Alain SECHAS

Né en France en 1955 – Vit en France

Alain Séchas pratique une œuvre protéiforme mêlant inextricablement la vidéo, le dessin, la peinture, la sculpture, l’installation, la musique et maniant avec une grande virtuosité le cynisme, l’ironie et l’humour, se jouant du regard du spectateur, du contenu apparent des œuvres, de l’hésitation de tout un chacun à lire son travail au premier, au second ou au énième degré. La force d’Alain Séchas est d’être parvenu à imposer une œuvre des plus étonnantes, des plus atypiques dans le champ artistique actuel, aussi déroutante d’un point de vue purement formel que dans sa sémantique très personnelle.
Revendiquant dans son travail l’omniprésence d’un « pessimisme actif », Alain Séchas évoque souvent le caractère funèbre du monde au travers d’une forme de violence très particulière : violence du professeur sur l’élève dans Professeur suicide (1995), du père sur les fils dans Les Papas (1995), du naturel sur l’humain dans Les Fleurs carnivores (1991). Cette violence latente inscrite dans l’espace social se travestit sous la forme d’œuvres aux formes molles et simplifiées, généralement blanches, orientant de prime abord le jugement critique vers une interprétation humoristique et légère très vite contrariée par la teneur des thèmes abordés. La thématique violente de ces pièces, qui parfois versent même dans la vulgarité (voir Les Silhouettes – 1991), s’explique par un sentiment d’urgence qui le « conduit à raccourcir la distance entre des motifs d’angoisse […] intime et les différentes expressions publiques de cette violence telles qu’elles apparaissent, par exemple, aussi bien dans la Bible que dans Le Journal du Dimanche ».

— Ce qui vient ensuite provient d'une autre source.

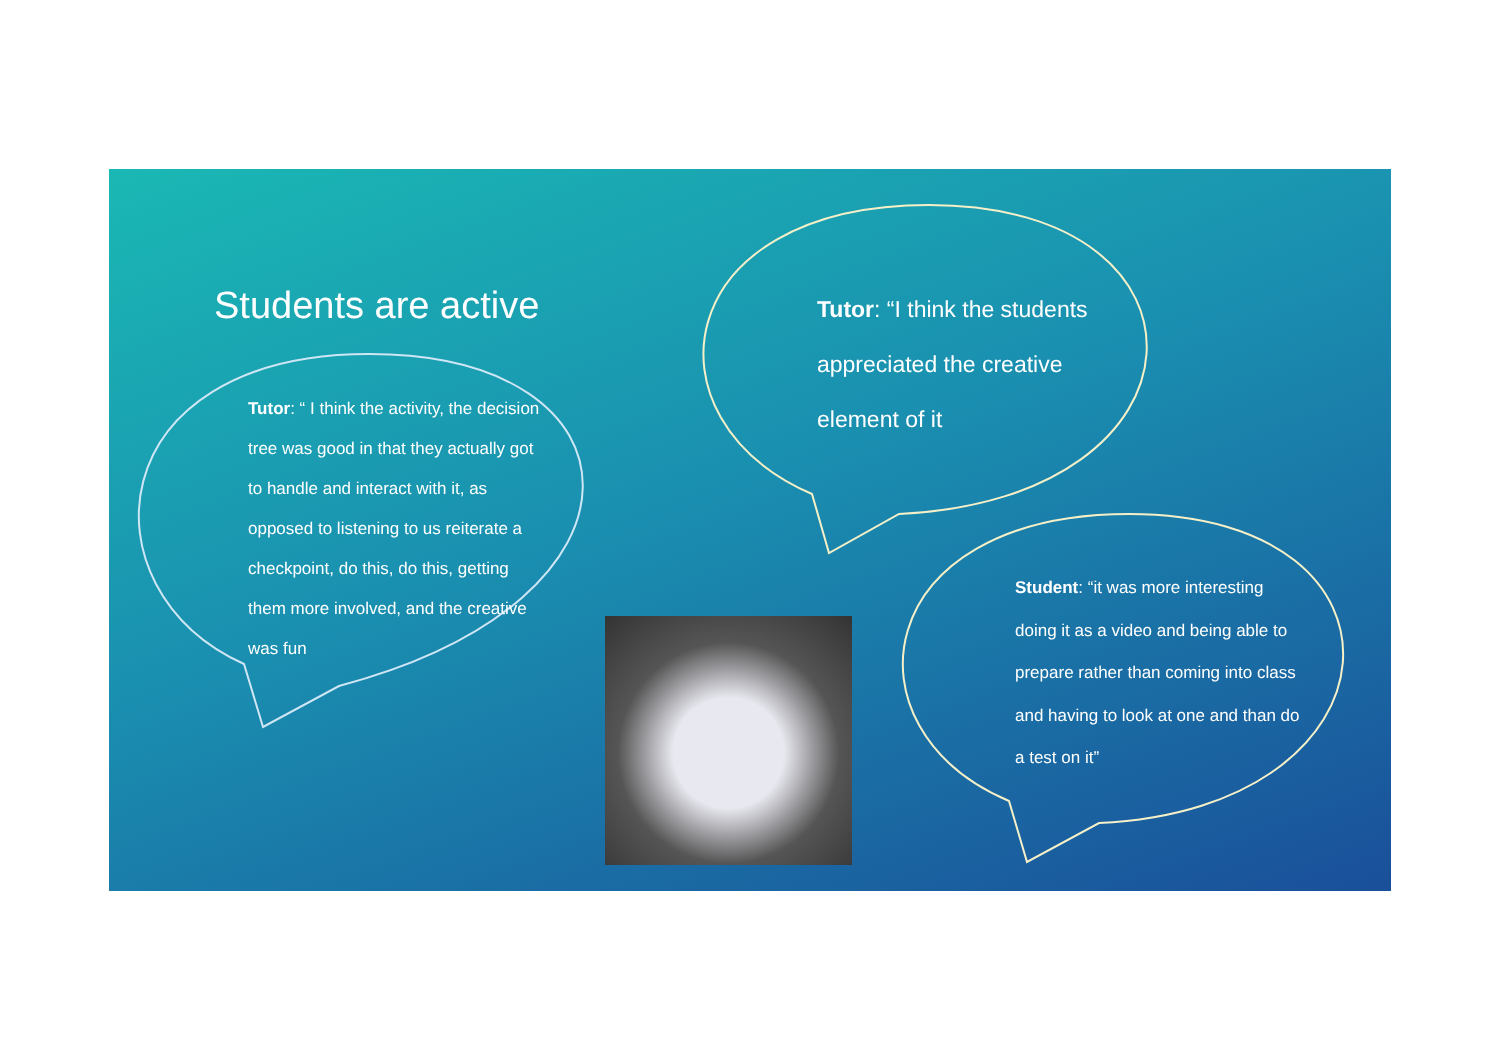Students are active
Tutor: “ I think the activity, the decision tree was good in that they actually got to handle and interact with it, as opposed to listening to us reiterate a checkpoint, do this, do this, getting them more involved, and the creative was fun
Tutor: “I think the students appreciated the creative element of it
Student: “it was more interesting doing it as a video and being able to prepare rather than coming into class and having to look at one and than do a test on it”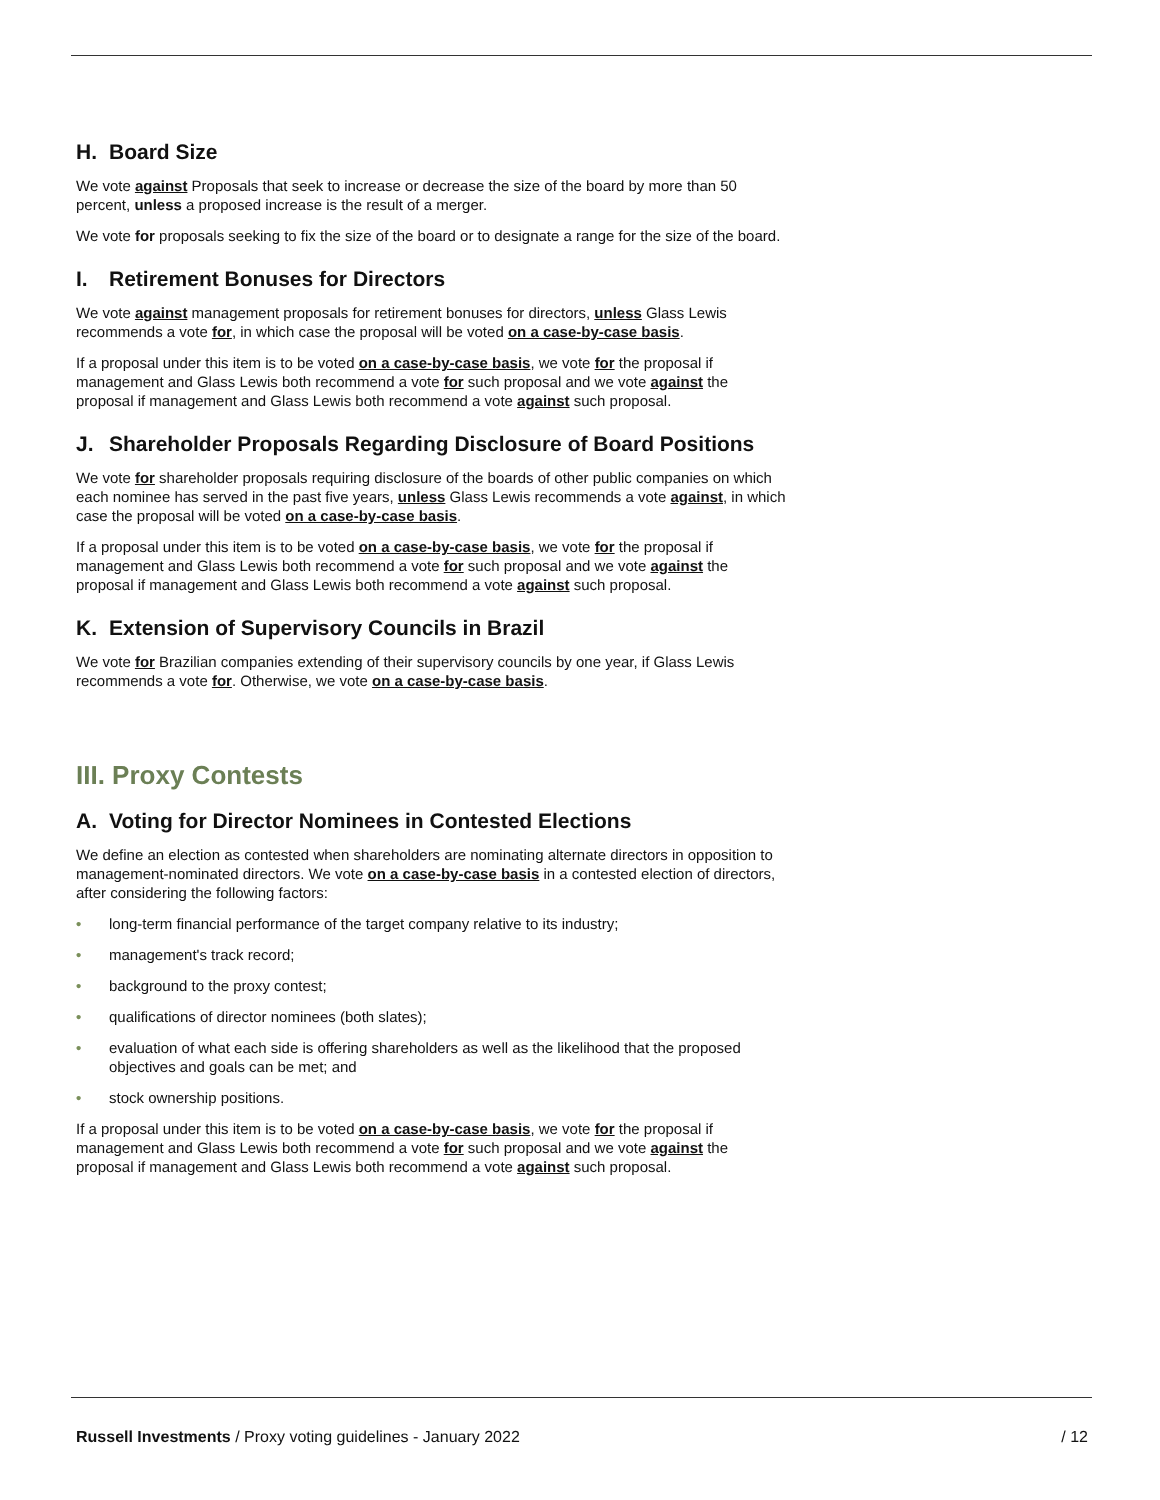H. Board Size
We vote against Proposals that seek to increase or decrease the size of the board by more than 50 percent, unless a proposed increase is the result of a merger.
We vote for proposals seeking to fix the size of the board or to designate a range for the size of the board.
I. Retirement Bonuses for Directors
We vote against management proposals for retirement bonuses for directors, unless Glass Lewis recommends a vote for, in which case the proposal will be voted on a case-by-case basis.
If a proposal under this item is to be voted on a case-by-case basis, we vote for the proposal if management and Glass Lewis both recommend a vote for such proposal and we vote against the proposal if management and Glass Lewis both recommend a vote against such proposal.
J. Shareholder Proposals Regarding Disclosure of Board Positions
We vote for shareholder proposals requiring disclosure of the boards of other public companies on which each nominee has served in the past five years, unless Glass Lewis recommends a vote against, in which case the proposal will be voted on a case-by-case basis.
If a proposal under this item is to be voted on a case-by-case basis, we vote for the proposal if management and Glass Lewis both recommend a vote for such proposal and we vote against the proposal if management and Glass Lewis both recommend a vote against such proposal.
K. Extension of Supervisory Councils in Brazil
We vote for Brazilian companies extending of their supervisory councils by one year, if Glass Lewis recommends a vote for. Otherwise, we vote on a case-by-case basis.
III. Proxy Contests
A. Voting for Director Nominees in Contested Elections
We define an election as contested when shareholders are nominating alternate directors in opposition to management-nominated directors. We vote on a case-by-case basis in a contested election of directors, after considering the following factors:
long-term financial performance of the target company relative to its industry;
management's track record;
background to the proxy contest;
qualifications of director nominees (both slates);
evaluation of what each side is offering shareholders as well as the likelihood that the proposed objectives and goals can be met; and
stock ownership positions.
If a proposal under this item is to be voted on a case-by-case basis, we vote for the proposal if management and Glass Lewis both recommend a vote for such proposal and we vote against the proposal if management and Glass Lewis both recommend a vote against such proposal.
Russell Investments / Proxy voting guidelines - January 2022
/ 12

La quasi-totalité des pièces d’Alain Séchas sont réalisées en polyester puis peintes à l’aide d’une couleur blanche satinée pulvérisée au pistolet qui lui permet d’obtenir une surface lisse et uniforme, dégagée de toute forme de pathos matériologique. La Pieuvre est une des œuvres les plus monumentales qu’Alain Séchas ait réalisé. Elle développe une action mise en scène dans une boutique de joaillerie fictive. Une pieuvre, accompagnée d’un personnage ectoplasmique, en haut de forme et nœud papillon noirs, essaye des bagues serties d’imposants diamants polygonaux (en plexiglas). En face d’elle, un bijoutier fantôme derrière son comptoir lui présente les bijoux, subjugué, hypnotisé par le regard fatal de la belle qui en profite pour dérober des diamants dans un coffre-fort et les passer à ses complices, à l’extérieur. Les complices, six fantômes dont un attend dans une voiture prête à démarrer en trombe, sont répartis autour de la bijouterie délimitée par un polygone de Plexiglas. Au service de cette pieuvre mystérieuse en lévitation, ils tendent les bras afin de récupérer le butin de ce cambriolage organisé.

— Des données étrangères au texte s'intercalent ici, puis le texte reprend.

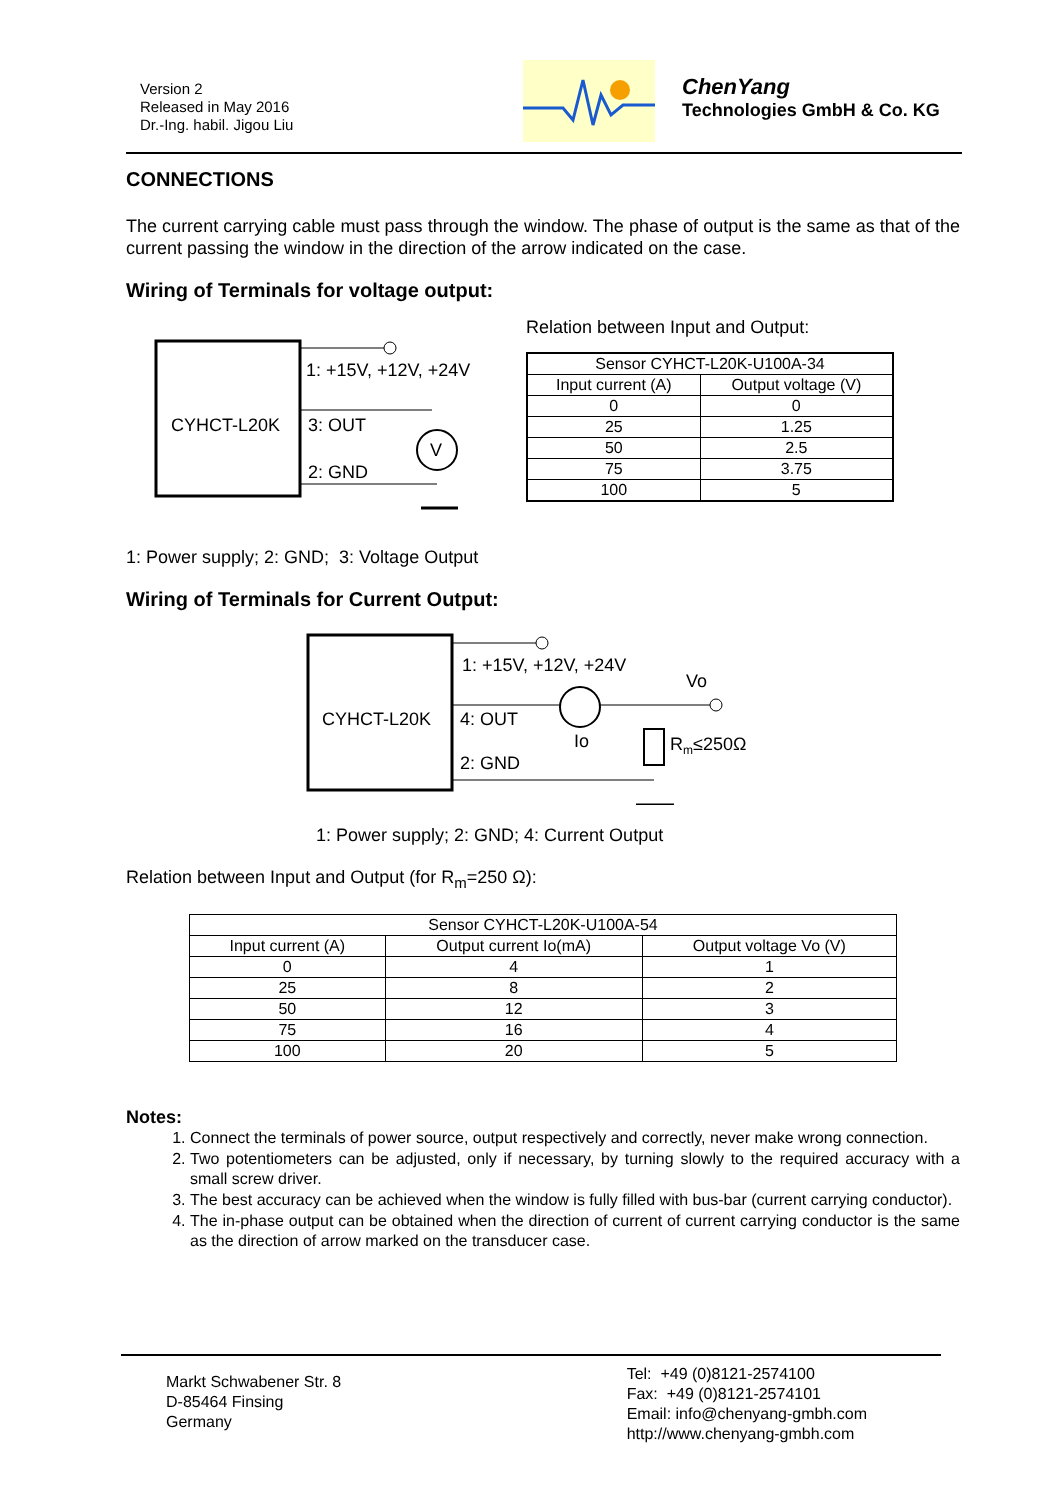Version 2
Released in May 2016
Dr.-Ing. habil. Jigou Liu
ChenYang
Technologies GmbH & Co. KG
CONNECTIONS
The current carrying cable must pass through the window. The phase of output is the same as that of the current passing the window in the direction of the arrow indicated on the case.
Wiring of Terminals for voltage output:
CYHCT-L20K
1: +15V, +12V, +24V
3: OUT
V
2: GND
Relation between Input and Output:
| Sensor CYHCT-L20K-U100A-34 | |
| Input current (A) | Output voltage (V) |
| 0 | 0 |
| 25 | 1.25 |
| 50 | 2.5 |
| 75 | 3.75 |
| 100 | 5 |
1: Power supply; 2: GND; 3: Voltage Output
Wiring of Terminals for Current Output:
CYHCT-L20K
1: +15V, +12V, +24V
Vo
4: OUT
Io
Rm≤250Ω
2: GND
1: Power supply; 2: GND; 4: Current Output
Relation between Input and Output (for R<sub>m</sub>=250 Ω):
| Sensor CYHCT-L20K-U100A-54 | | |
| Input current (A) | Output current Io(mA) | Output voltage Vo (V) |
| 0 | 4 | 1 |
| 25 | 8 | 2 |
| 50 | 12 | 3 |
| 75 | 16 | 4 |
| 100 | 20 | 5 |
Notes:
1. Connect the terminals of power source, output respectively and correctly, never make wrong connection.
2. Two potentiometers can be adjusted, only if necessary, by turning slowly to the required accuracy with a small screw driver.
3. The best accuracy can be achieved when the window is fully filled with bus-bar (current carrying conductor).
4. The in-phase output can be obtained when the direction of current of current carrying conductor is the same as the direction of arrow marked on the transducer case.
Markt Schwabener Str. 8
D-85464 Finsing
Germany
Tel: +49 (0)8121-2574100
Fax: +49 (0)8121-2574101
Email: info@chenyang-gmbh.com
http://www.chenyang-gmbh.com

Cette œuvre, très impressionnante par sa taille et par l’investissement spatial qu’elle implique, propose une multiplicité de lectures. La présence d’éléments baroques (comme le chapeau haut de forme, le nœud papillon ou la cravate noirs) donne à la scène un côté faussement festif, effet renforcé par la brillance luxueuse des diamants. Il s’agit d’un vol caractérisé et l’on pourrait imaginer que le spectateur joue le rôle de témoin surprenant les malfrats en flagrant délit. Mais si les fantômes portent leur vénalité sur les diamants, le spectateur ne résiste pas à l’attirance de l’œuvre, dont le centre polygonal à la même forme que l’objet du larcin.
Dès lors, Alain Séchas élabore une véritable économie du regard, où la spéculation est moins orientée vers les diamants que vers l’attitude du spectateur. Ce dernier, en circulant dans l’œuvre, en s’immergeant en elle, participe à l’action. Il est l’objet d’une réification et disparaît en tant que public de l’œuvre. Le cambriolage opéré par Alain Séchas devient alors le cambriolage du sens, son détournement par une pieuvre dont la symbolique maffieuse joue, évidemment, un rôle prépondérant dans la manière d’envisager cette œuvre. Omnipotence d’une pieuvre dont la puissance tentaculaire lui permet d’agir au vu et au su de tous, omnipotence d’une entité qui tiendrait de la mafia, d’une mafia sereine, d’une mafia pouvant être tout autant économique que … culturelle.